La seconda ragione sta nel fatto che nel corso della mia vita io ho avuto paura della povertà. Della mia povertà, che significava non riuscire più a fare il mio lavoro, perdere il mio posto nel
piccolo pezzo di mondo in cui ho sempre fatto il mio mestiere, che è un mestiere che ti può far
diventare ricco ma ti può anche far diventare povero. Direte: il tuo mestiere è particolare, non fa
testo. È vero, ma è questo il mestiere che conosco, e dunque da questo mestiere vorrei partire per
raccontare quella paura.
Con Valentina abbiamo iniziato a lavorare: a parlarci, a raccogliere materiale mio e di altri.
Io leggo: Zygmunt Bauman, Niccolò Zancan, Chiara Saraceno…prendo appunti.
Valentina scrive il testo, io mi sto preparando ad affrontare questo tema.
Il nome l’ho detto, sarà PORCA MISERIA…a meno che durante la gestazione non ce ne venga in
mente un altro.

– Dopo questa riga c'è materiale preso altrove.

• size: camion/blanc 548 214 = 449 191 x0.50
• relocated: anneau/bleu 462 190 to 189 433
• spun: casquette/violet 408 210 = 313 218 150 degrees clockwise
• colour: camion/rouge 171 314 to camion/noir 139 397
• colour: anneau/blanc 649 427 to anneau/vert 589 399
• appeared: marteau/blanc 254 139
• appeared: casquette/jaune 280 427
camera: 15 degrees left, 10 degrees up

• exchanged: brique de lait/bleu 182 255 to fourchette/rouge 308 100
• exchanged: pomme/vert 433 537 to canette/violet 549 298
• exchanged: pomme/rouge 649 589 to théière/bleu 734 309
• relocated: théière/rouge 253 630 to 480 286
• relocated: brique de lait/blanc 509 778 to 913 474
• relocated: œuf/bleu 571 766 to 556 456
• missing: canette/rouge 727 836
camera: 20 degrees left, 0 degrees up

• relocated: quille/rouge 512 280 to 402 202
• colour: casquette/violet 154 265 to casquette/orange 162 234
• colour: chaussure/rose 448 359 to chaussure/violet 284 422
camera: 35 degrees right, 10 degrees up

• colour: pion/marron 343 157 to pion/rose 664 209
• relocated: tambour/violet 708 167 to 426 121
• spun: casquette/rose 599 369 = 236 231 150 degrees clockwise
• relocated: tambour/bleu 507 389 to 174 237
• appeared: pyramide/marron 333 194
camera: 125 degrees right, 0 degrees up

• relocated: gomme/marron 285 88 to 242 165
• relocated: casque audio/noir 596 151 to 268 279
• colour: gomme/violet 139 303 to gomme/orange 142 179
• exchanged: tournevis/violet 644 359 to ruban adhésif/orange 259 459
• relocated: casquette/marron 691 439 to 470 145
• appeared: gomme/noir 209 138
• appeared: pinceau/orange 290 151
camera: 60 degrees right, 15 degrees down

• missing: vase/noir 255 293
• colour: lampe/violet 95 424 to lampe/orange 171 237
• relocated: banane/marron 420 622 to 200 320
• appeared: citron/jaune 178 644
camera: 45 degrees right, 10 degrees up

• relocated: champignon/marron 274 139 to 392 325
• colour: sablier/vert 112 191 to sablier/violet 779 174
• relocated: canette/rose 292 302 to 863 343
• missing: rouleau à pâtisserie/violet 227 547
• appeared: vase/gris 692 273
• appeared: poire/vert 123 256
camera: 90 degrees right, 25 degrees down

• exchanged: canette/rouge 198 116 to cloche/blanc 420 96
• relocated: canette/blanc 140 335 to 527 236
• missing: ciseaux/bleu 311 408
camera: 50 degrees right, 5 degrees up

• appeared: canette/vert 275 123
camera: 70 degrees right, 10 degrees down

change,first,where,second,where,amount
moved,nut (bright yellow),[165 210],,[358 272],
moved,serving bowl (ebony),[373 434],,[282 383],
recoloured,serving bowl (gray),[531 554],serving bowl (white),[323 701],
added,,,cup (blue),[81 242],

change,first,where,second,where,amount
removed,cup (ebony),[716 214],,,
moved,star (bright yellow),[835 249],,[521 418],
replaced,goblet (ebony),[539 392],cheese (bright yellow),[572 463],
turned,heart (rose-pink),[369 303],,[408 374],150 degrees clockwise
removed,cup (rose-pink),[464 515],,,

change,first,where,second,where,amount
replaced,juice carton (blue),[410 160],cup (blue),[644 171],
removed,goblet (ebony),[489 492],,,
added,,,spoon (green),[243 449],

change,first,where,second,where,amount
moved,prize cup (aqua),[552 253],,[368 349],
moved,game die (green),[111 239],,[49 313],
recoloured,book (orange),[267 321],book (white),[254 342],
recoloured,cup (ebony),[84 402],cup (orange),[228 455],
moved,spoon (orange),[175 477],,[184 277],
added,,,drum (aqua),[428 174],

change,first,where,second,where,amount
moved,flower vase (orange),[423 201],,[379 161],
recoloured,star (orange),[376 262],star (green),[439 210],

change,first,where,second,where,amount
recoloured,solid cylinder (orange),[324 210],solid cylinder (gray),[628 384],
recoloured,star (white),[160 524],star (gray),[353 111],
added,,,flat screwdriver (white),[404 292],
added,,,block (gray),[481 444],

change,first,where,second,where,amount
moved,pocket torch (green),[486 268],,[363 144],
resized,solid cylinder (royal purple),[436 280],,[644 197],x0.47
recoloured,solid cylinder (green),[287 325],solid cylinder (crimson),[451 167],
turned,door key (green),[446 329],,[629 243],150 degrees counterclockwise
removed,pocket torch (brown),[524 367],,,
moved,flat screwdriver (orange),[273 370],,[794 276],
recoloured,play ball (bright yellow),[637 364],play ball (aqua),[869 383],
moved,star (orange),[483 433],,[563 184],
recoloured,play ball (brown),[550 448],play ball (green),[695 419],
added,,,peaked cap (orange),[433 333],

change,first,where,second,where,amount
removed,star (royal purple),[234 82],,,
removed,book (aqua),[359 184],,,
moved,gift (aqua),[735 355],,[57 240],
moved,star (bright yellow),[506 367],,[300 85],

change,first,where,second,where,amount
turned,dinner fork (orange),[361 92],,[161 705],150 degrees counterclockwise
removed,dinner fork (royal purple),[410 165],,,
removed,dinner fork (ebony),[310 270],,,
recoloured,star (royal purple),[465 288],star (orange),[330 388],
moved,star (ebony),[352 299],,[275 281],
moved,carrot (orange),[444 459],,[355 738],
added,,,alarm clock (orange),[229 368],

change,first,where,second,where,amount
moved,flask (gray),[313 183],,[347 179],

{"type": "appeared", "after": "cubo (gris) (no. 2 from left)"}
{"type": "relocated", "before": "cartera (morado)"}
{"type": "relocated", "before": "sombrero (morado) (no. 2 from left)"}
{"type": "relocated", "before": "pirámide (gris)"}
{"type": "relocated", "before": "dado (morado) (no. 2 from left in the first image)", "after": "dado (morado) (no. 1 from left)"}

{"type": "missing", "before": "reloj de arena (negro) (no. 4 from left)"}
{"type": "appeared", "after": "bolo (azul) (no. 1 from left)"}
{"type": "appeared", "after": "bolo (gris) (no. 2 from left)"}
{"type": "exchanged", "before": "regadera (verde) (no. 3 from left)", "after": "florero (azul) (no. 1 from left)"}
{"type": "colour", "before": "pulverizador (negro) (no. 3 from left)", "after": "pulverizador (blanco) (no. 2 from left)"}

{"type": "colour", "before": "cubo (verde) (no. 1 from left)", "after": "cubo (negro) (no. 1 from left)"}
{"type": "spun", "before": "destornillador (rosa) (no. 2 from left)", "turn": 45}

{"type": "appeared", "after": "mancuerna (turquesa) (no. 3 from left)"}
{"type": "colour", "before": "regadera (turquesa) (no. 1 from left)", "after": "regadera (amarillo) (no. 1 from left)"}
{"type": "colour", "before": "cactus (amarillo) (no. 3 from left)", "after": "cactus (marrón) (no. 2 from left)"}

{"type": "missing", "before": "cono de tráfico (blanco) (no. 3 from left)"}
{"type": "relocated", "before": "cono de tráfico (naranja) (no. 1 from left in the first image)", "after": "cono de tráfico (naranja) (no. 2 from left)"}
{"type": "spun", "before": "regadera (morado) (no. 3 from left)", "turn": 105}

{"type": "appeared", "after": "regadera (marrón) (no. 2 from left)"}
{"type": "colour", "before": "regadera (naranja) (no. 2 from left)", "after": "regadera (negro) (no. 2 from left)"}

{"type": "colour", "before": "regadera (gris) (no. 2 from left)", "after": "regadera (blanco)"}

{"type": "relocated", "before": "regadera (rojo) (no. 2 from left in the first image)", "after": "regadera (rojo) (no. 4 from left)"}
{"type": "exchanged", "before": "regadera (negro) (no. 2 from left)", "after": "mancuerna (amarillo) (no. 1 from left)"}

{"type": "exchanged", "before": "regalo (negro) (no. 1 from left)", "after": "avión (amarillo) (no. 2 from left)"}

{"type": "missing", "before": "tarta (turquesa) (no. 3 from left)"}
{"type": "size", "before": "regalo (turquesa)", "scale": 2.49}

O magari venga in mente a voi.
Superare la solitudine dei poveri
Roberto Cardaci, sociologo
Donne e uomini in povertà sono condannati troppo sovente all’isolamento e solitudine.
Solitudine che nel vivere, e soprattutto nell’essere poveri, si radica dapprima nella vergogna, nata
dal complesso di colpa per il disagio di cui, quasi sempre a torto, si sentono responsabili nei
confronti soprattutto dei famigliari: di conseguenza, si rinchiudono in sé stessi, si isolano, e
finiscono per non rivolgersi né ai Servizi Sociali né ai volontari che li possono aiutare.
Tutti i poveri, impossibilitati a superare le difficoltà, convivono con lo stillicidio quotidiano della
disperazione, che ne lede anche la salute mentale: ansie, angosce, insonnie, malattie alimentari li
accompagnano, degenerando sovente in patologie gravi, spesso insorgono problemi di etilismo,
sovente la durissima condizione li induce a tentare e ad agire il suicidio.
Ma la solitudine dei poveri ha un’altra faccia, quella riflessa, quella della paura di chi non è in
condizioni di povertà, ma, incontrandoli per strada o in altri luoghi, teme di trovarsi a viverla.
Quindi lo assale la paura, il terrore di relazionarsi coi poveri perché percepisce, consapevolmente o
inconsciamente, di essere “a rischio di povertà” per la pervasiva precarietà dell’economia: in
entrambi i casi, specchiandosi nel volto dei poveri, scorge il baratro della condizione in cui sono
sprofondati e si ritrae, esorcizzando(?) il timore di diventare come loro.
PORCA MISERIA è nato nell’ambito del Progetto “Officina inventare futuro” che ha realizzato
percorsi di formazione al lavoro – unica soluzione radicale per la povertà – e sogni nel cassetto per
chi a lavorare non poteva andare più, e nel realizzare il proprio sogno poteva uscire dalla solitudine, relazionandosi con altri in contesti culturali ludici, sportivi….. tutti i possibili percorsi che li
potevano condurre fuori dal limbo di una vita che non è vita.
Ma tutto ciò non basta: come Officina inventare futuro prevedeva, per migliorare a tutti i livelli la
condizione di vita dei poveri occorre creare una “cultura diffusa della povertà” per costruire,
considerando storie di vita vissuta e dimensione esistenziale delle donne e degli uomini che la
vivono, eventi e iniziative rivolte ai cittadini che possono avere quella sorta di “sindrome dello
specchio” per fare conoscere cosa significa essere e vivere da poveri, al fine di scacciare la paura e
realizzare interventi di prossimità e solidarietà umana e sociale che ne realizzino l’inclusione a tutti
gli effetti.
PORCA MISERIA è un tentativo per andare in quella direzione.
Una pagina teatrale di grande efficacia per costruire un futuro in cui la povertà sia finalmente
consegnata e confinata alla memoria della storia.
Utopia?
Forse sì, ma intanto, ci abbiamo provato e continueremo a provarci.